Cela signifie donc, comme nous le notions déjà ci-dessus, que la crise ukrainienne n’a nullement supplanté la crise Snowden/NSA, qui devient avec l’affaire Feinstein la crise Snowden/NSA-CIA tout simplement. Les conditions sont telles, avec les récentes fuites et la gravité de l’affaire Feinstein, que l’argument est désormais largement répandu d’un gouvernement, ou plutôt d’une IC s’inscrivant comme une menace directe contre les libertés civiques, contre le cadre constitutionnel, même contre le fonctionnement du législatif et de l’exécutif et transformant les USA en une structure orwellienne. En un mot, la perception est qu’il s’agit de plus en plus, même si cette interprétation est outrancière, d’un véritable coup d’État. Cette crise-là est en train de devenir une question de fond, – la question de fond essentielle aux USA. Rand Paul a compris cela et aussi, comme un nombre grandissant d’observateurs, il a compris que cette crise va nécessairement figurer au premier plan des consultations électorales ; pour les élections mid-term, certes, mais aussi pour les présidentielles de 2016. On ajoutera à cela que les révélations continuent à défiler, dont certaines font toujours grand’bruit (voir Russia Today, le 21 mars 2014, sur la dernière fuite, et montrant ainsi l’écho de ces révélations dans les autres médias) : le nouveau site de Greenwald & Cie (The Intercept) tient ses promesses, malgré diverses manifestations de scepticisme, et le matériel qu’il produit accentue bien entendu la force de l’effet de cette crise sur l’électorat.
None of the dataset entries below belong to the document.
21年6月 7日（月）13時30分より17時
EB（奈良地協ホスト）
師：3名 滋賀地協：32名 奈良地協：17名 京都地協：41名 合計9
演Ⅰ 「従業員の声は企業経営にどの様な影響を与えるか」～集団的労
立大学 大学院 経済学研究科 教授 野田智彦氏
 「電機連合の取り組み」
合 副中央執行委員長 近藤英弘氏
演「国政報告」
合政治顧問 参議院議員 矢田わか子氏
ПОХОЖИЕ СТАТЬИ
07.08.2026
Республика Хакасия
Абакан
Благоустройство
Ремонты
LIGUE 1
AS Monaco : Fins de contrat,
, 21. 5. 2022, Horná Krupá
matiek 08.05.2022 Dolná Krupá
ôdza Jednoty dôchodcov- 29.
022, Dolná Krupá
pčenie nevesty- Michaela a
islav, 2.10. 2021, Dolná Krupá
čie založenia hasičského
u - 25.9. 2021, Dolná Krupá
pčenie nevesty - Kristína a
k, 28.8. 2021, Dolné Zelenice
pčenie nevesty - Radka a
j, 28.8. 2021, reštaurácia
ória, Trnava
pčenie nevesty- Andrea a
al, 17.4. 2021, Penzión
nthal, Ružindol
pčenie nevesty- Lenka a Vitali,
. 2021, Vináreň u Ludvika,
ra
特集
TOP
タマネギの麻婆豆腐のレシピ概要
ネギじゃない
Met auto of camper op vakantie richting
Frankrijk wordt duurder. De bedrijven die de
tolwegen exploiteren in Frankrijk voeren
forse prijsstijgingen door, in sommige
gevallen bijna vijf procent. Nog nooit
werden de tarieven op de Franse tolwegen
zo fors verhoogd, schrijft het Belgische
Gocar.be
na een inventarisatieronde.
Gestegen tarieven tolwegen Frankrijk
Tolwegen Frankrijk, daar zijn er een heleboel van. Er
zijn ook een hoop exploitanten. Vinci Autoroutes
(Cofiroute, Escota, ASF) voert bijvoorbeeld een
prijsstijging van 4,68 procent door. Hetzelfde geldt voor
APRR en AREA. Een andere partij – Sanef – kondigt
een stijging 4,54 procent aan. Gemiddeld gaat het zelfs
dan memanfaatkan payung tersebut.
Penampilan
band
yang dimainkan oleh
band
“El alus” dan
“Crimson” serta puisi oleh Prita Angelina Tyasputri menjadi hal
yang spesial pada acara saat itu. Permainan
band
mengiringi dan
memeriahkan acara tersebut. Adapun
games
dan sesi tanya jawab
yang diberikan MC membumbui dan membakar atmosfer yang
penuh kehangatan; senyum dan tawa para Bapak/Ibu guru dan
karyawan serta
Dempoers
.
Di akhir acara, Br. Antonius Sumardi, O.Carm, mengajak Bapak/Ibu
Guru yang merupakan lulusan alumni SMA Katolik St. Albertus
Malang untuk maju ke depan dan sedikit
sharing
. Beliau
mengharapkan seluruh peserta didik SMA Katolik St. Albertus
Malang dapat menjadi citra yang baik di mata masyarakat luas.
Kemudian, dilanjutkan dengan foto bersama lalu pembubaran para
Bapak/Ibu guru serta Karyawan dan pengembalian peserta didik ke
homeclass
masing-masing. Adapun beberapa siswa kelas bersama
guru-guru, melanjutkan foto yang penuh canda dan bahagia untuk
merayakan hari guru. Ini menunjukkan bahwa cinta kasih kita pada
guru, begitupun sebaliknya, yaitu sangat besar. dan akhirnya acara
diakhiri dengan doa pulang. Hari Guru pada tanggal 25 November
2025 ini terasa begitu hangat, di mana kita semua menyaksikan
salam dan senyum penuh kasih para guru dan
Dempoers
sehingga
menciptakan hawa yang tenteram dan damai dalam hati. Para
Cette situation n’a d’ailleurs rien de surprenant. On a signalé combien les USA sont de retour vers un neo-isolationnisme, avec une position réelle à mesure par rapport à la crise ukrainienne (voir le 3 mars 2014 et le 12 mars 2014). On comprend alors le choix de sa position de Rand Paul, et l’on voit d’ailleurs combien elle transcende les différences idéologiques et partisanes (de la CNPAC à Berkeley). Mais Rand Paul n’est qu’un symptôme de l’essentiel que nous voulons dire : pour nous les USA ont une position beaucoup plus éloigné, beaucoup plus indifférente par rapport à la crise ukrainienne que l’on croit. C’est un facteur essentiel à considérer pour envisager la suite de la crise ukrainienne, qui ne la rend pas moins grave, mais qui la rend extrêmement grave d’une façon différente de ce qu’on est conduit à envisager dans un premier jugement.